Dataset entries
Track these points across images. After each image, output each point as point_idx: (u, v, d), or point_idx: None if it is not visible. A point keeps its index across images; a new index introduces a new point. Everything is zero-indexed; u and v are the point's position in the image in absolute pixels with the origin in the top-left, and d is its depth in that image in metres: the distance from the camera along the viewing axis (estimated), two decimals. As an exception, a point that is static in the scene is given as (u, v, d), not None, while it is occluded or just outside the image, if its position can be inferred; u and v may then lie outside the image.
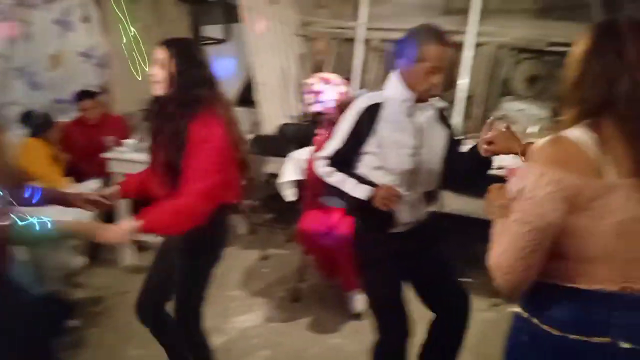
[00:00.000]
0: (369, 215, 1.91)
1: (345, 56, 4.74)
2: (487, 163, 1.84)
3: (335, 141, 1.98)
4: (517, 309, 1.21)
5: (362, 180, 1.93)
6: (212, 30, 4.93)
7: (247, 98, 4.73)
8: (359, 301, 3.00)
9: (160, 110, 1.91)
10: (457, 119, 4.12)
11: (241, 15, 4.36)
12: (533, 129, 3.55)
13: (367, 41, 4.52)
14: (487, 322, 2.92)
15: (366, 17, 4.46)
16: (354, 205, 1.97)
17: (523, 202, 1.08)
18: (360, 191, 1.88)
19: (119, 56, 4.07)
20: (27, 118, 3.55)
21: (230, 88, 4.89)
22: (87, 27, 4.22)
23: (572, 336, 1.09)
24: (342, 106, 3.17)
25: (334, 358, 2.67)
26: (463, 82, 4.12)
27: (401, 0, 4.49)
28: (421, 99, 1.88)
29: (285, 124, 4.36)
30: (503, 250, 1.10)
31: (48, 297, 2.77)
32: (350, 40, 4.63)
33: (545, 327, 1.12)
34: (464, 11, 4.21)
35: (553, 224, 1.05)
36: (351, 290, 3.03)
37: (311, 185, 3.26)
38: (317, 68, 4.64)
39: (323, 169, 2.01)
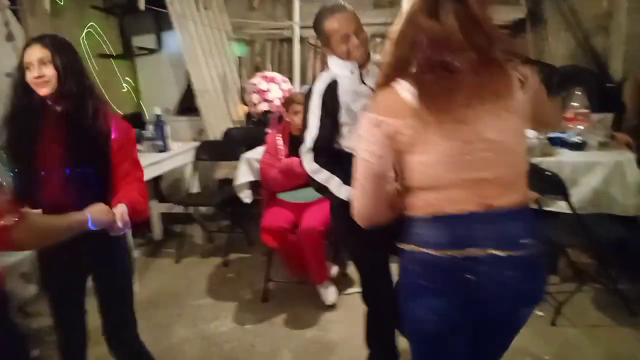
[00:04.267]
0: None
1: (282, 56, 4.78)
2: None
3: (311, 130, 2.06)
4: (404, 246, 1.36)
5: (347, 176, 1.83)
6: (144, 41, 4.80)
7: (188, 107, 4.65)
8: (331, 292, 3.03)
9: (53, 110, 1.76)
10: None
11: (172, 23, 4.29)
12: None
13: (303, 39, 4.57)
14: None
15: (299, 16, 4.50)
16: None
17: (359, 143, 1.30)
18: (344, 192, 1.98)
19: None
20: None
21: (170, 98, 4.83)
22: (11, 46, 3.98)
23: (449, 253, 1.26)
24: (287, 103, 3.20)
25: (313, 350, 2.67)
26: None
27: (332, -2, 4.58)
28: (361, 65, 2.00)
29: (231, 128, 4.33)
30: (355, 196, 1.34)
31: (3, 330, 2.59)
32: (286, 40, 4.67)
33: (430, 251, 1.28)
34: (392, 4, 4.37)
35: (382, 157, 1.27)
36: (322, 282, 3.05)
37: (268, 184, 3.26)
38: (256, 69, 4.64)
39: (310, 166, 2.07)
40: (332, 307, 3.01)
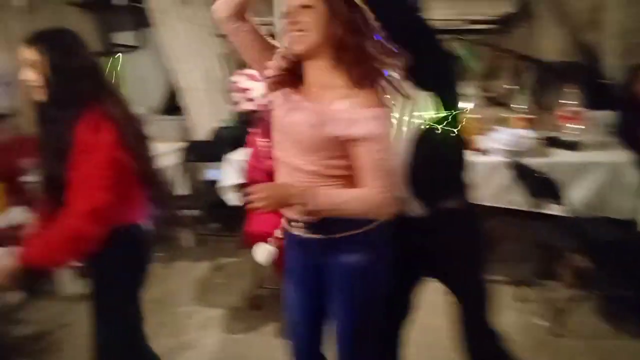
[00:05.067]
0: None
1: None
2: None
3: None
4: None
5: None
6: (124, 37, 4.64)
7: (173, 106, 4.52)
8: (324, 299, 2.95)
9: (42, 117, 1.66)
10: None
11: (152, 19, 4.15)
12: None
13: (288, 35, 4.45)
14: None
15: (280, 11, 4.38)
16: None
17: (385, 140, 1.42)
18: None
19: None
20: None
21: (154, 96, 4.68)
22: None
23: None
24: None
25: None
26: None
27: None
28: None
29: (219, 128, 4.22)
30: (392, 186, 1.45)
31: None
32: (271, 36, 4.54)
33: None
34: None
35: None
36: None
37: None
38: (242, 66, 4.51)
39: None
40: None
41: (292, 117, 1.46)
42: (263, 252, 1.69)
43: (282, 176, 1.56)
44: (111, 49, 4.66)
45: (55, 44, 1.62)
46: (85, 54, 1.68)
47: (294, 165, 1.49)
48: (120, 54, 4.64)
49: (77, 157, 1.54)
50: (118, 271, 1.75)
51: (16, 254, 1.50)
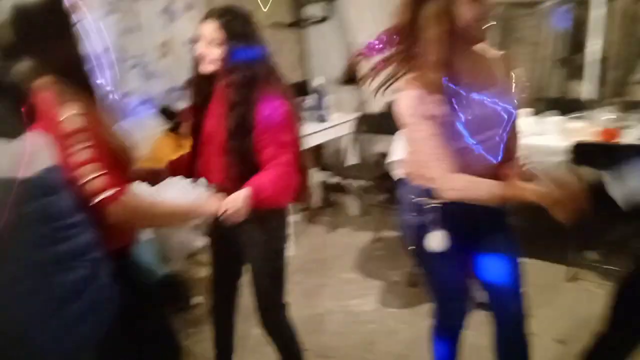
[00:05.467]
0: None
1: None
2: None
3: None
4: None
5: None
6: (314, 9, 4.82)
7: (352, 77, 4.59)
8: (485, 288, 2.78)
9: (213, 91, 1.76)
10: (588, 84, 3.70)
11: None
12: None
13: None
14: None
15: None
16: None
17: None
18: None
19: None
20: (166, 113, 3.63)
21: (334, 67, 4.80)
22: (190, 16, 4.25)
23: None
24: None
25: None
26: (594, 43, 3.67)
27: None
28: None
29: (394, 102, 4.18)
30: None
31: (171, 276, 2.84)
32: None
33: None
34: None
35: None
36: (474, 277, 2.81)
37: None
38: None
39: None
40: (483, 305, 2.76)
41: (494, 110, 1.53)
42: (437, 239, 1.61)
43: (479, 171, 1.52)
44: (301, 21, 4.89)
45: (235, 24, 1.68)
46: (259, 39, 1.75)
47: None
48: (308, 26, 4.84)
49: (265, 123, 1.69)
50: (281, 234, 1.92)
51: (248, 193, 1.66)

> Exercise description
None of the pictures should appear; repeat the records exactly otherwise.

> Finished task
Track these points across images. After each image, output each point as point_idx: (u, v, d), or point_idx: None if it is not visible. A point keeps its index across images; a new index introduces a new point. Everything is zero-indexed; u and v are the point's position in the image in absolute pixels with the origin in the top-left, and d is its depth in that image in metres: the distance from the camera along the viewing axis (estimated), two decimals. As an exception, a point that is static in the scene is given as (u, v, d), not None, while it is occluded or just outside the image, if its position can be inferred; u and v may then lie outside the image.
[00:00.000]
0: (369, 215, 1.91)
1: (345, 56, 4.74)
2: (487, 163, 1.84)
3: (335, 141, 1.98)
4: (517, 309, 1.21)
5: (362, 180, 1.93)
6: (212, 30, 4.93)
7: (247, 98, 4.73)
8: (359, 301, 3.00)
9: (160, 110, 1.91)
10: (457, 119, 4.12)
11: (241, 15, 4.36)
12: (533, 129, 3.55)
13: (367, 41, 4.52)
14: (487, 322, 2.92)
15: (366, 17, 4.46)
16: (354, 205, 1.97)
17: (523, 202, 1.08)
18: (360, 191, 1.88)
19: (119, 56, 4.07)
20: (27, 118, 3.55)
21: (230, 88, 4.89)
22: (87, 27, 4.22)
23: (572, 336, 1.09)
24: (342, 106, 3.17)
25: (334, 358, 2.67)
26: (463, 82, 4.12)
27: (401, 0, 4.49)
28: (421, 99, 1.88)
29: (285, 124, 4.36)
30: (503, 250, 1.10)
31: (48, 297, 2.77)
32: (350, 40, 4.63)
33: (545, 327, 1.12)
34: (464, 11, 4.21)
35: (553, 224, 1.05)
36: (351, 290, 3.03)
37: (311, 185, 3.26)
38: (317, 68, 4.64)
39: (323, 169, 2.01)
[00:04.267]
0: None
1: (282, 56, 4.78)
2: None
3: (311, 130, 2.06)
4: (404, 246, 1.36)
5: (347, 176, 1.83)
6: (144, 41, 4.80)
7: (188, 107, 4.65)
8: (331, 292, 3.03)
9: (53, 110, 1.76)
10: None
11: (172, 23, 4.29)
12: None
13: (303, 39, 4.57)
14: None
15: (299, 16, 4.50)
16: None
17: (359, 143, 1.30)
18: (344, 192, 1.98)
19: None
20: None
21: (170, 98, 4.83)
22: (11, 46, 3.98)
23: (449, 253, 1.26)
24: (287, 103, 3.20)
25: (313, 350, 2.67)
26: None
27: (332, -2, 4.58)
28: (361, 65, 2.00)
29: (231, 128, 4.33)
30: (355, 196, 1.34)
31: (3, 330, 2.59)
32: (286, 40, 4.67)
33: (430, 251, 1.28)
34: (392, 4, 4.37)
35: (382, 157, 1.27)
36: (322, 282, 3.05)
37: (268, 184, 3.26)
38: (256, 69, 4.64)
39: (310, 166, 2.07)
40: (332, 307, 3.01)
[00:05.067]
0: None
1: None
2: None
3: None
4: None
5: None
6: (124, 37, 4.64)
7: (173, 106, 4.52)
8: (324, 299, 2.95)
9: (42, 117, 1.66)
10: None
11: (152, 19, 4.15)
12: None
13: (288, 35, 4.45)
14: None
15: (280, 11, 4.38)
16: None
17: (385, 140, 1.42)
18: None
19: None
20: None
21: (154, 96, 4.68)
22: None
23: None
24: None
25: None
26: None
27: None
28: None
29: (219, 128, 4.22)
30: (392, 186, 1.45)
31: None
32: (271, 36, 4.54)
33: None
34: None
35: None
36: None
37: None
38: (242, 66, 4.51)
39: None
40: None
41: (292, 117, 1.46)
42: (263, 252, 1.69)
43: (282, 176, 1.56)
44: (111, 49, 4.66)
45: (55, 44, 1.62)
46: (85, 54, 1.68)
47: (294, 165, 1.49)
48: (120, 54, 4.64)
49: (77, 157, 1.54)
50: (118, 271, 1.75)
51: (16, 254, 1.50)
[00:05.467]
0: None
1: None
2: None
3: None
4: None
5: None
6: (314, 9, 4.82)
7: (352, 77, 4.59)
8: (485, 288, 2.78)
9: (213, 91, 1.76)
10: (588, 84, 3.70)
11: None
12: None
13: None
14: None
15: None
16: None
17: None
18: None
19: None
20: (166, 113, 3.63)
21: (334, 67, 4.80)
22: (190, 16, 4.25)
23: None
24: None
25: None
26: (594, 43, 3.67)
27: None
28: None
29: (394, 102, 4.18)
30: None
31: (171, 276, 2.84)
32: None
33: None
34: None
35: None
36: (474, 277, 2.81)
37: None
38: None
39: None
40: (483, 305, 2.76)
41: (494, 110, 1.53)
42: (437, 239, 1.61)
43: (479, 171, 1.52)
44: (301, 21, 4.89)
45: (235, 24, 1.68)
46: (259, 39, 1.75)
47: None
48: (308, 26, 4.84)
49: (265, 123, 1.69)
50: (281, 234, 1.92)
51: (248, 193, 1.66)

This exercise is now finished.